That's all you playing up to your strengths while understanding your weaknesses or lack of interest. I find that inspiring! It's what I do too. And, I think the ability to do this is one of the main secrets of sticking with a project and finishing something.
The opposite approach is being precious where each drawing has to be perfect. That's the track I find defeatist. I've come to believe that indie films offer the chance for self expression and it's a missed opportunity to not take that chance. It took me years to learn that.
To clarify Cordell's quote, he was talking specifically about indie animation shorts. Hopefully, that adds some context, and that's how the context is used in my book as well.
"the better the drawer..."
i work in CG and it still applies. "the better the modeler/rigger/texturer/lighter...."
a few months ago i decided to forego the slick pixar look for my animated short and go for a rougher and more stylized one.
This i did for two reasons. one - it would take me forever to finish the slick, and two - i wanted to show something from my culture which is unique and not necessarily everyone's idea of beautiful character design. Risky, i know, but in the end I believe it will pay off.
Thank you for your blog post today. It really validated my decision :)
Elimination is one way of looking at it. Constraints and limitations is another. Some of the best stuff has been produced under all three "set backs."
But I disagree with the basic idea of Cordell's quote. I'll always strive to draw better. And when I make my own films they will be mine, not in a house style with house style timing. But I will slave to make the draftsmanship as good as it can be. And it will probably take me 12 years too, haha.
Looking forward to reading the rest of your book David. Loved the first one.
If only someone could have passed this info along to Winsor McCay. Oh the labor intensiveness! Kidding aside though, a great post. And also, for some, their idea of getting better might be to relax and adopt a looser approach. There are some great ideas and theories being tossed around both in this post, and the comments. Real interesting to read of the creative solutions used, given that I've seen (and enjoyed) all of your films.
I remember looking at an intentionally crude stop motion piece which involved a panning camera and chalk drawings.
Despite how raw it was, it was very aesthetically appealing - and I tried to identify why.
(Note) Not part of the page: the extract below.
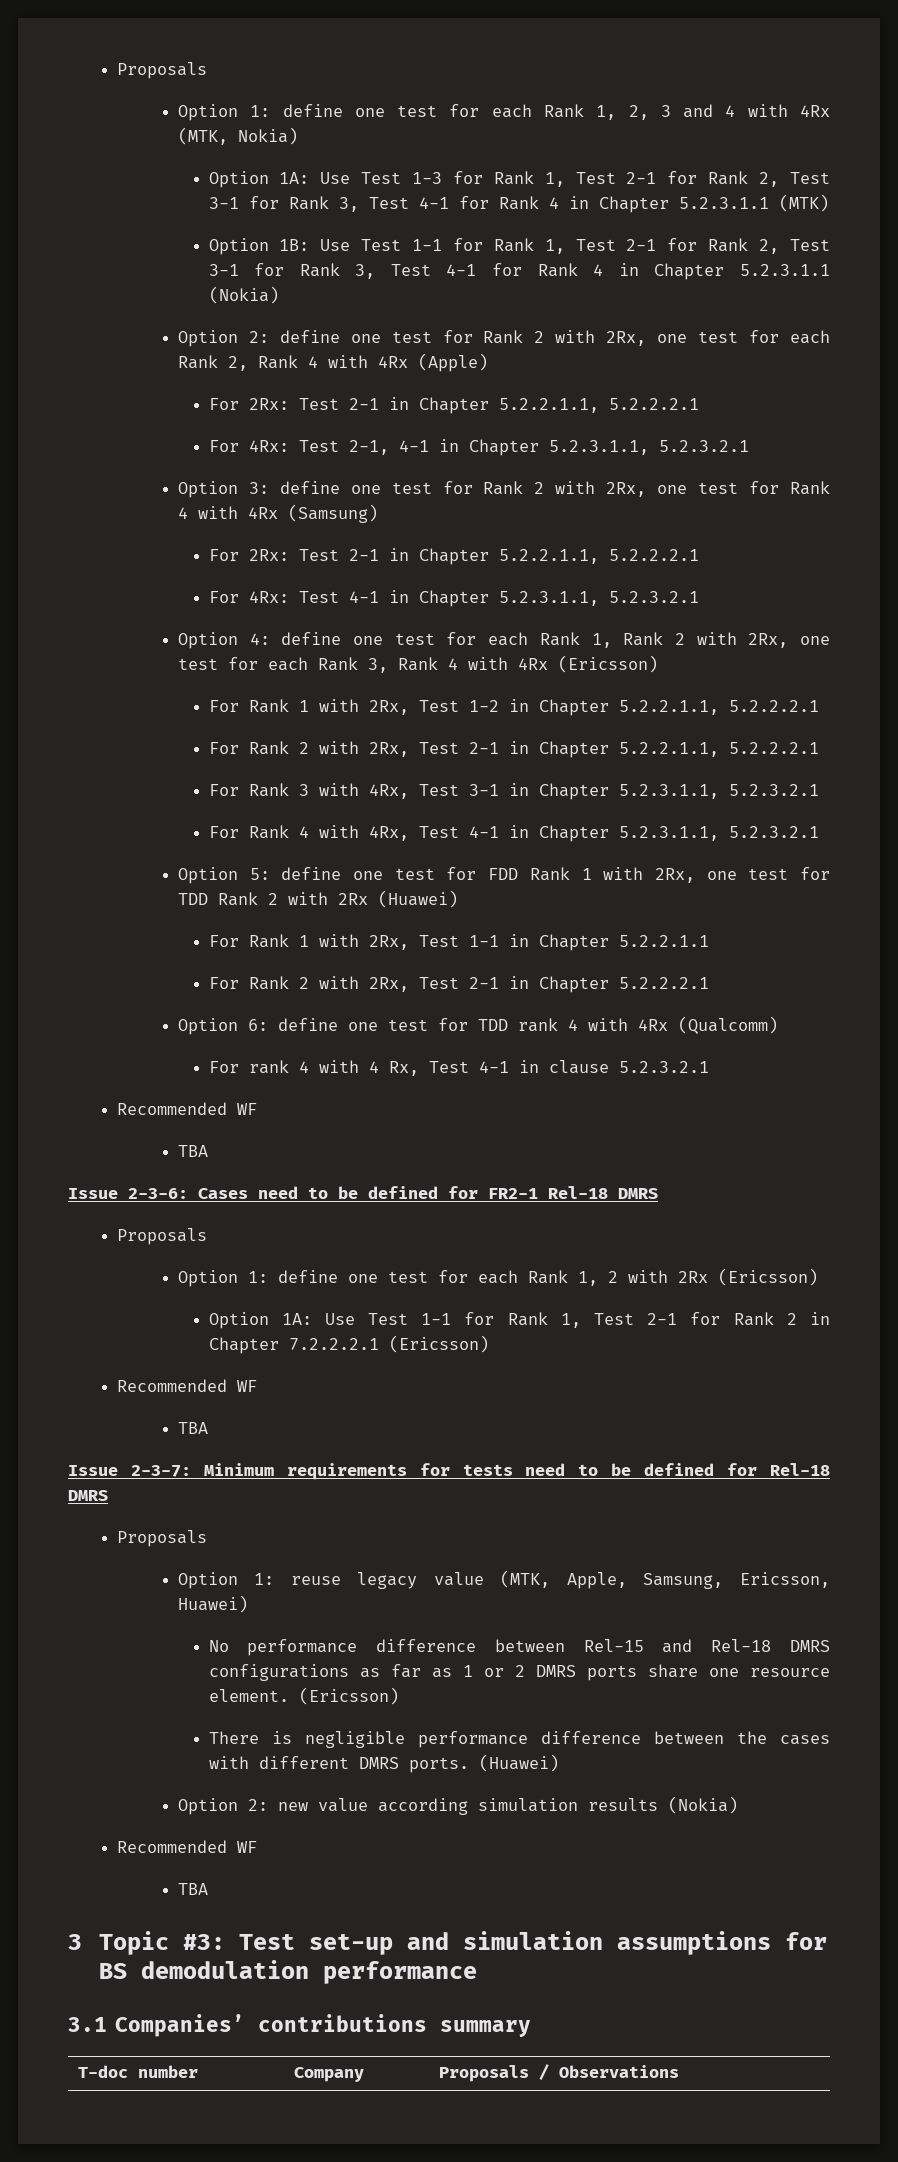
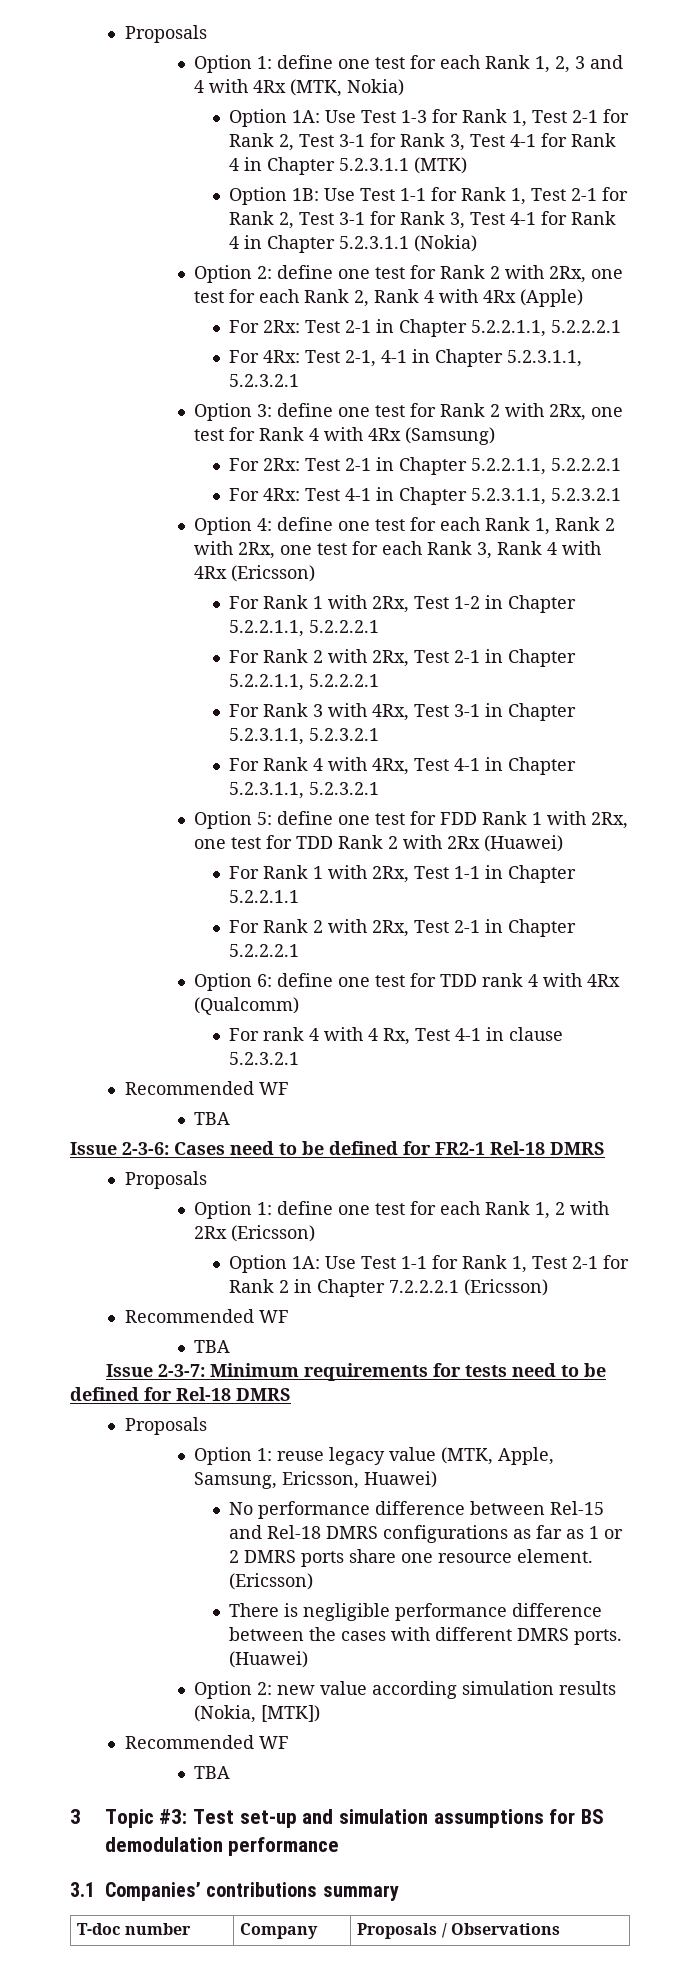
[667,1796,738,1814] (Nokia) -> [194,1705,321,1723] (Nokia, [MTK])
I decided to reflect on the process - how would I achieve the same effect?
As a lover of sitting in front of a computer, I figured I'd shoot the live action, and then just animate, probably in Flash and then export as an Illustrator sequence, adjust the lines with a custom chalky-brush and then import that into After Effects and then track the motion and composite the hell of it, my major task being to make it look natural.
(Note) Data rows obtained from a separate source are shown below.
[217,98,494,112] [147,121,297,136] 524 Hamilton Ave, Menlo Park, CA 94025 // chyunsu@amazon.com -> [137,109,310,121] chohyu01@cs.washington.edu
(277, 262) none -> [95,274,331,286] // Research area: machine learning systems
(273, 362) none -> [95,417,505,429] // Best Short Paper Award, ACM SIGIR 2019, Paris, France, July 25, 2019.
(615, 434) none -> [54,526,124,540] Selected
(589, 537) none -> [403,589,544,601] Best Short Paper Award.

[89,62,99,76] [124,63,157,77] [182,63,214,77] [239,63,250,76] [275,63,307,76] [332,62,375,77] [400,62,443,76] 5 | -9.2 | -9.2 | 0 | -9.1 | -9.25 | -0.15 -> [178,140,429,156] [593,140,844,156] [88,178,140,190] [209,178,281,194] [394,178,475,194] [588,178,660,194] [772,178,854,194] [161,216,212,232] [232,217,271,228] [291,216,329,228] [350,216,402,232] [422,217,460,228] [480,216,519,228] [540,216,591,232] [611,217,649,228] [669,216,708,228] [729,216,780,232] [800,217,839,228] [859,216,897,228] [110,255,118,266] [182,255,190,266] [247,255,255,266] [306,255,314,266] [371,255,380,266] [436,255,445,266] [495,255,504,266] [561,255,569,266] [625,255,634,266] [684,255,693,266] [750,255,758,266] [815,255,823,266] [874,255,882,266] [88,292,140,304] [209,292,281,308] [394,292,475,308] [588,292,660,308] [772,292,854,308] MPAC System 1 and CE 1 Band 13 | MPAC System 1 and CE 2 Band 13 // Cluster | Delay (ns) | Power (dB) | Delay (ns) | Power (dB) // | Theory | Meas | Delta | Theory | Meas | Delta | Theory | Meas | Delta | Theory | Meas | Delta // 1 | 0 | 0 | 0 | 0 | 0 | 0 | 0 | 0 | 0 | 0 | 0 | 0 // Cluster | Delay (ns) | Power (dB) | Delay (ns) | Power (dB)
And that's when it hit me.
I think that's why work that's less polished stands out so much. You can see the person in the craftmanship.
The best art/movie/story/song is the one to which a majority of people can relate. The average non-art-school-graduate can relate to less polished work, because they can understand the process. It's almost Socratic of the less polished artist - instead of aggressively saying: "Hey look what I can do!" the artist is leading the viewer to the revelation: "Look what we all could do if we just apply some effort."
It's why I think CG gets so much flack from Traditionalists, because anyone who hasn't pushed a vertex doesn't understand what goes into it and thereby cannot appreciate the craftmanship to its' fullest.
Of course, whatever the medium, as long as it's a good piece, people will generally appreciate it on some level - but I think the more inclusive an artistic process is, the wider the emotional net it casts.
I remember being in school and feeling like I just wasn't as talented of a draftsman as some of my fellow classmates. I felt as if I would never be able to express myself if I couldn't get my drawing "chops" up to snuff. Than as the years rolled by I saw shows like superjail or shorts like "boxhead Roundhead". There is just something just so liberating to both of these projects, something that lit a fire underneath me. It's works like these that inspired me to start and finish my own very first film. I believe it was how both examples showed just how effective raw emotion can be, without having to pass for "art of Pixar" standards. As elliot has articulated, aspiring to the high standard is never a bad ideal, but being true to your story, your vision will always win the day. Thanks for the post, always great food for thought!
Mr D. B Levy - Although we're in the same book, I think we're on different pages : )
Joey Capps - Your short film is terrific. Like nothing I would have expected you to make.
I hope you're sending it to festivals, or at the very least, forcing your friends to watch it over and over.